Now comes the all-decisive third year. If you make it to THREE years at one school, and if - at the end of the third year - your performance is up to par and there's a need for you to be in your position, you're given tenure.
Tenure means that you cannot get fired, unless you commit a serious crime. Tenure means that if only two kids signed up for the course you taught, you'd just be moved to another school in the district or kept on teaching another subject. Tenure, at the best of times, ensures that a really good teacher teaching an interesting subject, will stay at a particular school.
But tenure at the worst of times, means a teacher will do just enough for the first three years they're at a school, to get the tenured position, then they'll sit back and rest on their laurels. They can't be touched.
Tenure can be political.
At the first school where I taught, I lasted two years. I had good evaluations and my classes were over-subscribed. But I made friends with a clique of teachers who were decidedly against the ruling clique of tenured teachers who were special favourites of the principal at the time. I think the beginning of my end at that school was not allowing a kid to opt out of a Spanish test to go get the yearbook ads laid out. The yearbook advisor was the principal's best friend, so my card was marked.
It was frustrating because I could see that some of the tenured teachers there were just marking time, themselves. Those who weren't favourites, were disgruntled and low on morale due to the fact that their pay was low. (Hey, teaching's a vocation; no one ever entered the profession to become a millionaire). At any rate, the tenured few were not the teaching few.
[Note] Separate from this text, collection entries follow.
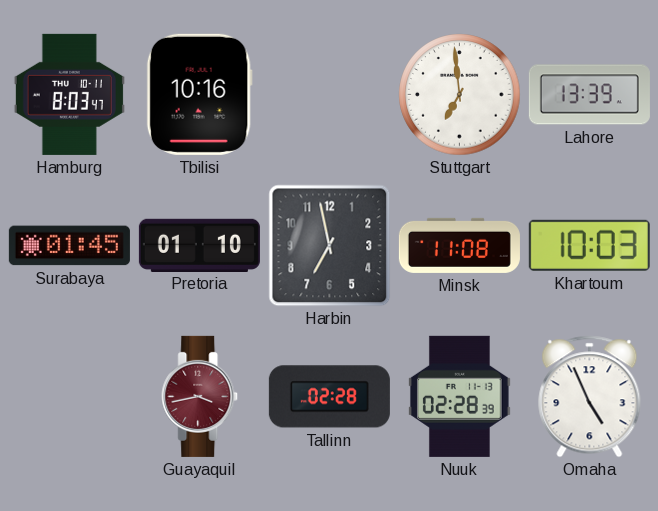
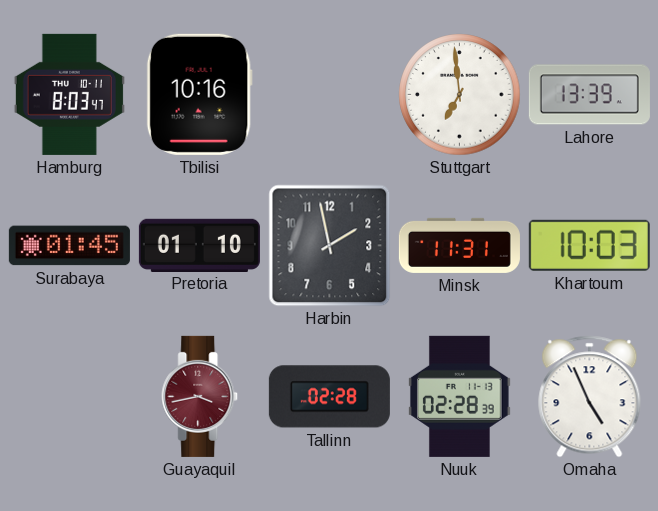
Harbin: 6:58 -> 1:58
Minsk: 11:08 -> 11:31
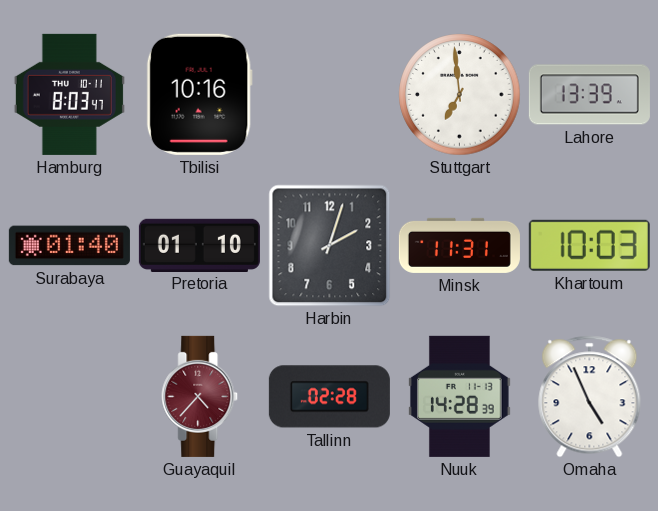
Surabaya: 01:45 -> 01:40
Harbin: 1:58 -> 2:03
Guayaquil: 3:43 -> 4:37
Nuuk: 02:28 -> 14:28
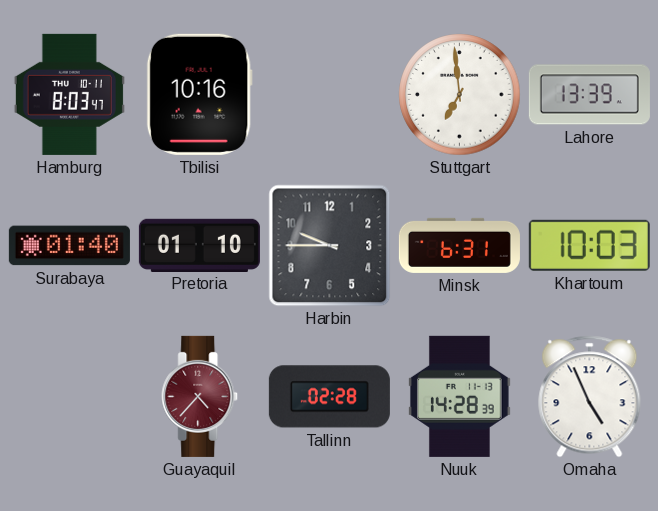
Harbin: 2:03 -> 9:45
Minsk: 11:31 -> 6:31
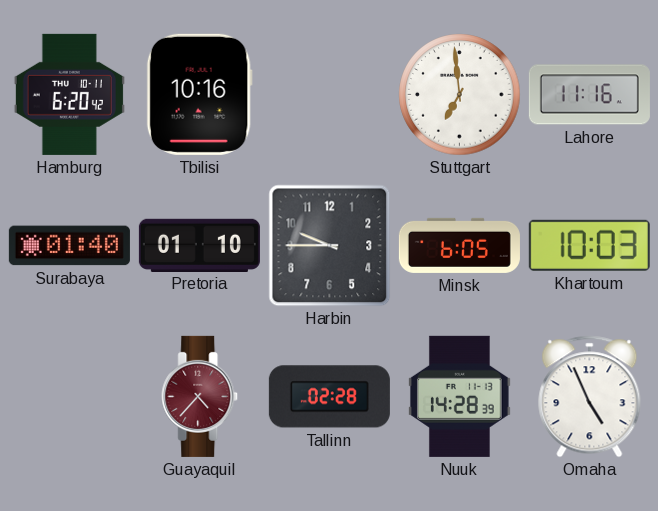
Hamburg: 8:03 -> 6:20
Lahore: 13:39 -> 11:16
Minsk: 6:31 -> 6:05
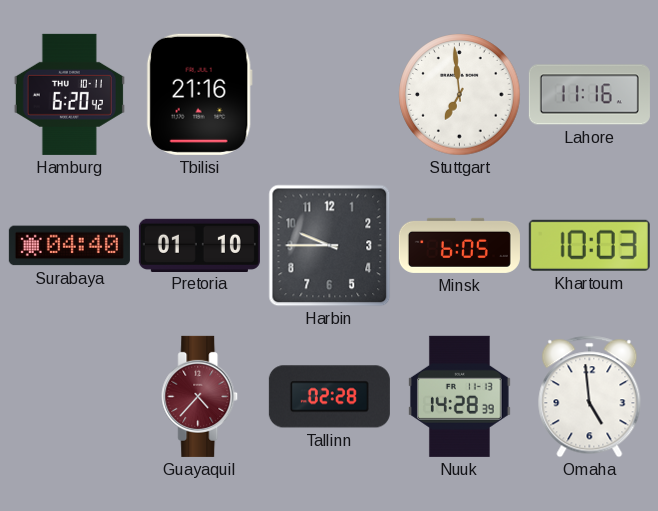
Tbilisi: 10:16 -> 21:16
Surabaya: 01:40 -> 04:40
Omaha: 4:56 -> 4:59
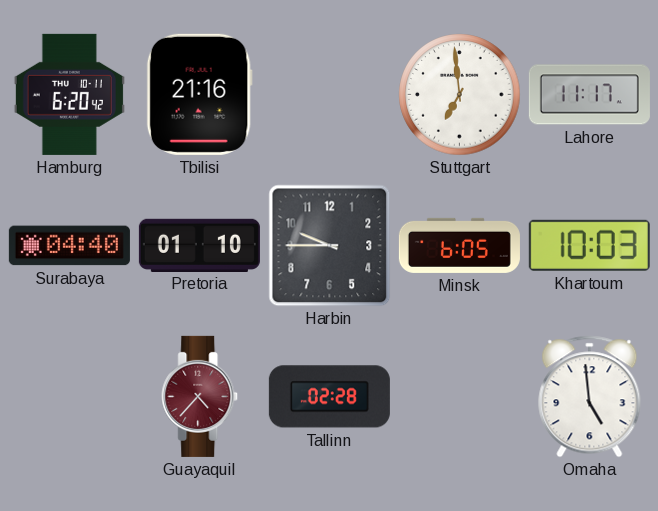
Lahore: 11:16 -> 11:17
Nuuk: 14:28 -> none
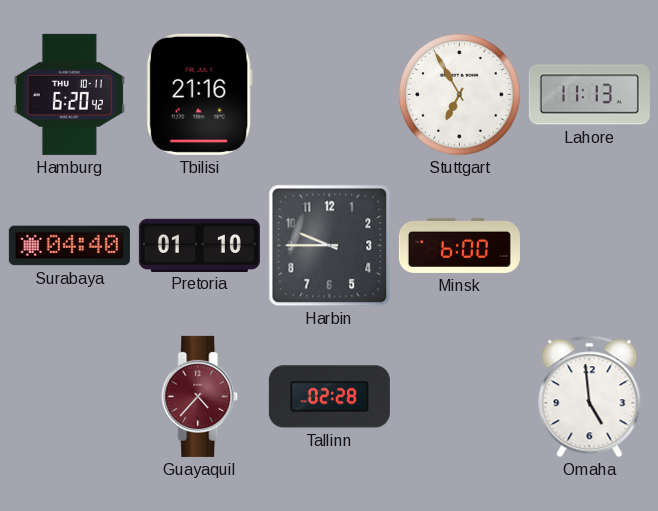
Stuttgart: 6:59 -> 6:55
Lahore: 11:17 -> 11:13
Minsk: 6:05 -> 6:00
Khartoum: 10:03 -> none
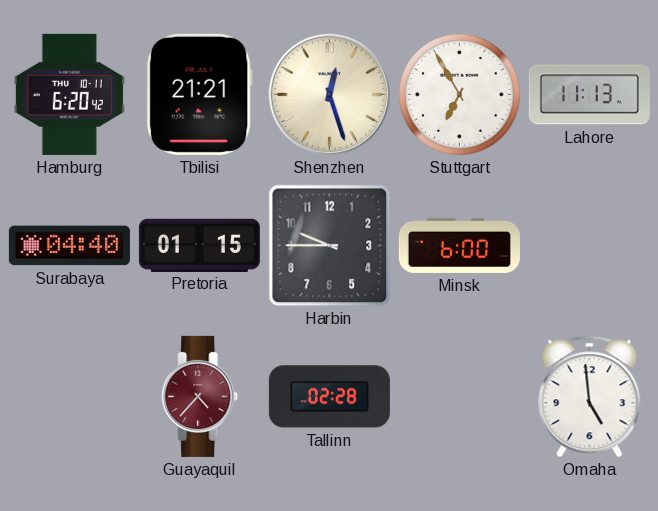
Tbilisi: 21:16 -> 21:21
Shenzhen: none -> 12:27
Pretoria: 01:10 -> 01:15
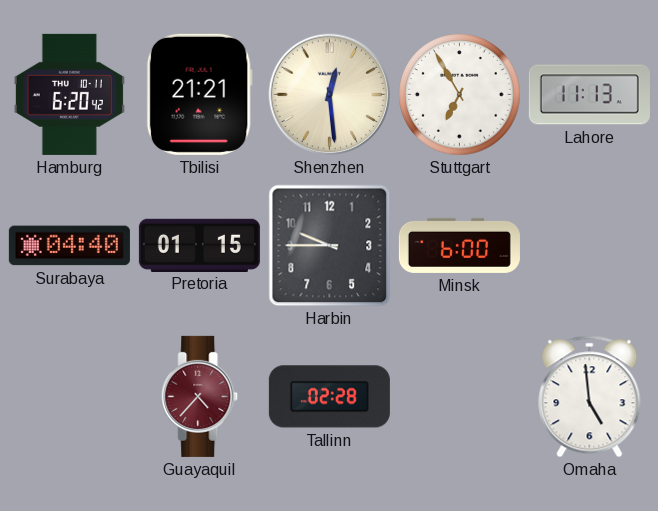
Shenzhen: 12:27 -> 12:29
So Bill might have a point there too. Maybe tenure now equates with job security, but it doesn't give a person in such an important position as educating the future of our nation the right to 'opt out' of his responsibility for an easy life.
I went on to teach for two more years. Again, good evaluations, classes over-subscribed, kids got good achievement results in the subjects I taught them; but I didn't get tenure in that job either. I left after two years again ... this time to get married and move abroad.